Operation Reinforce – Import duty evasion would have been a Customs job.

Operation Rust – Alcohol duty evasion – would have been a Customs job.

Operation Tulipbox – VAT fraud – would have been a Customs job.

Operation Snowbank – Duty evasion – would have been a Customs job.

Operation Tousle 95 – Tobacco duty evasion – would have been a Customs job.

Operation Hazel Lamp – Tobacco duty evasion – would have been a Customs job.

Operation Vara – Import duty evasion – would have been a Customs job.

… should have been a customs job.

Clearly this latest piece of HMRC PR is a customs job. And, combined with the eyes. yes, you’ve all seen the ‘undeclared income eyes’ on bill boards, the tube, the train on the sides of buses.

It would seem to me that customs culture has won out.
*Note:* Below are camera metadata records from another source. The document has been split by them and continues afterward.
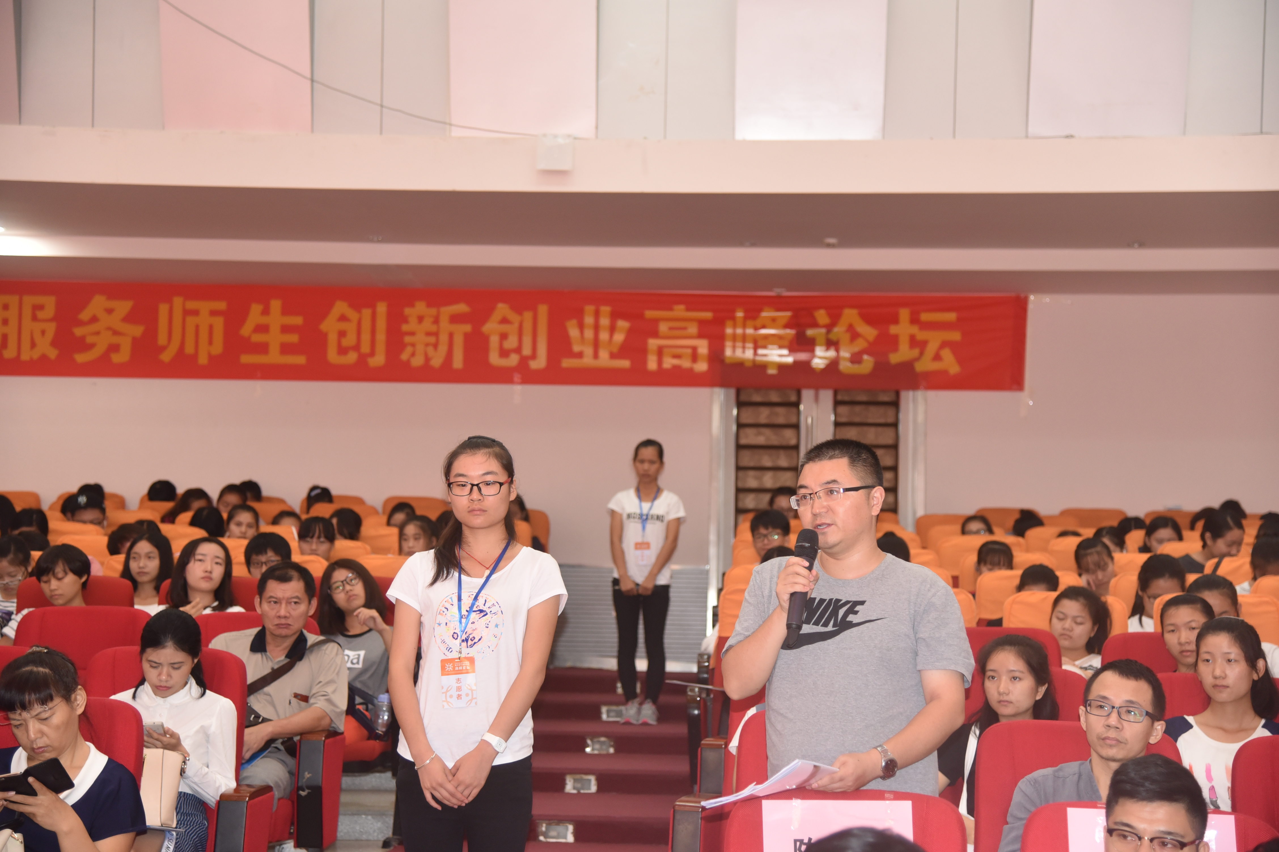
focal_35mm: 62
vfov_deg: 21.9
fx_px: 2203
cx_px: 640
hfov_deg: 32.4
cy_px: 426
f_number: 4
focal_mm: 62
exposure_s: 1/60
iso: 1600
Combat don’t co-operate. The days of Moira Stuart, the cartoon of the Revenue man in the bowler hat: tax doesn’t have to be taxing are gone.

Culturally

Why do I say it’s wrong? I don’t know the figures, whether enforcement or co-operation are better. But, what I do know is that a culture of enforcement rather than co-operation widens the caste of people who are to be potentially criminalised, not only is that crass, it’s wrong.

It’s all too us and them, the Government suspects everyone, suspects we’re all at the tax dodge. Forget the fact that most of you pay your taxes PAYE.
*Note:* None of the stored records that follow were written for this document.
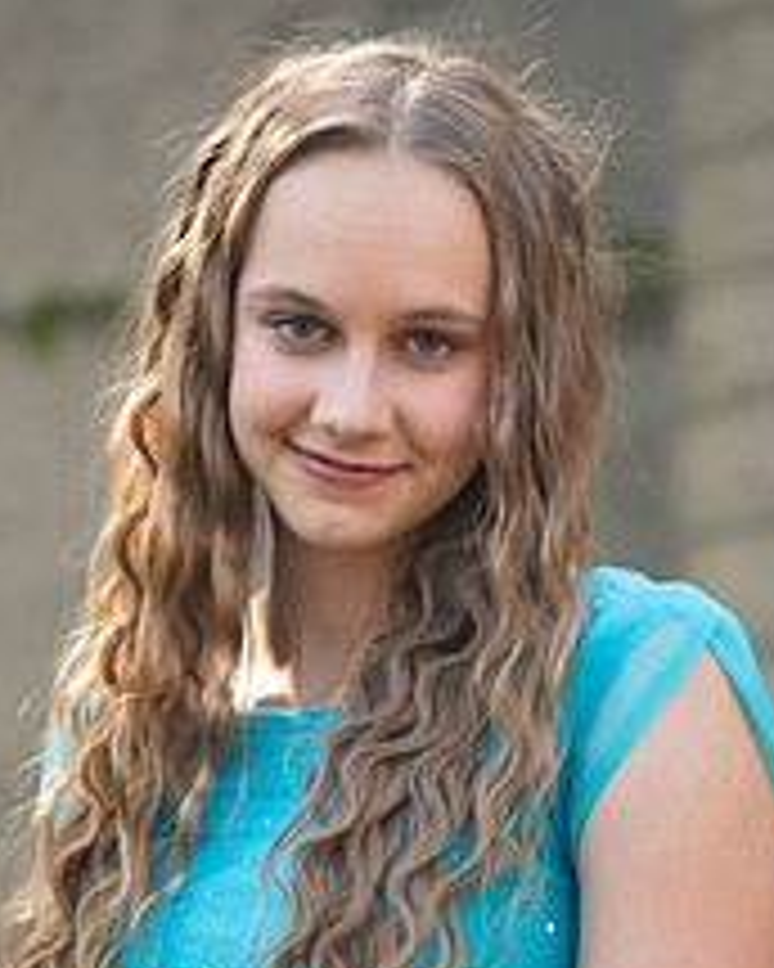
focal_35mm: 236
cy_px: 680
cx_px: 369
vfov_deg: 8.2
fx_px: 6758
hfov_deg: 6.6
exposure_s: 1/125
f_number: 4
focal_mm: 120
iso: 250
People are less likely to be open with HMRC if they think they are a suspect rather than a customer. Afterall, to coin a phrase which all coppers love to hate, ‘my taxes pay your wages mate.’

FTD

Visit forthedefence.org for more blog posts about criminal justice today in the UK.

 

5 comments

  1. “It would seem to me that customs culture has won out”. It hasn’t. Or hadn’t at local office level seven years ago, when I retired from HMRC (Inland Revenue). The only signs of the merger were the name change and joint Intranet.
    These cases involve deliberate fraud on a massive scale, and not typical of the way the overwhelming majority of taxpayers are dealt with.


    • Interesting. I found that if you asked an ex-Revenue person in HMRC they’d tell you the Customs culture had won. And if you asked an ex-Customs person they’d tell you the Revenue culture had won. And if you found someone who had joined HMRC after the merger and asked them the same question they’d look at you as if you were a dinosaur!


  2. Wendy –

    My current preferred response to “My taxes pay your wages” is “Technically, yes, I agree that a minute proportion of the taxes you pay may find its way into my pay cheque; but it you compare your tax bill with the total exchequer revenue, and my salary with the total exchequer expenditure, you will see that in each case it is a sufficiently small proportion of the total as to be de minimis, and I am entirely satisfied that there is no real risk of any conflict of interest arising. Now, shall we continue with the task in hand?”

    Affectionately yours,

    An Officer of Revenue & Customs and elected ARC official.


    • Jeremy

      Hmm… you HAD noticed that this was a guest post blog by FTD, the barrister who writes http://forthedefence.org/ and not by me, right?

      And my taxes paid out of my pension paid out of your taxes probably wouldn’t pay *anybody’s* wages!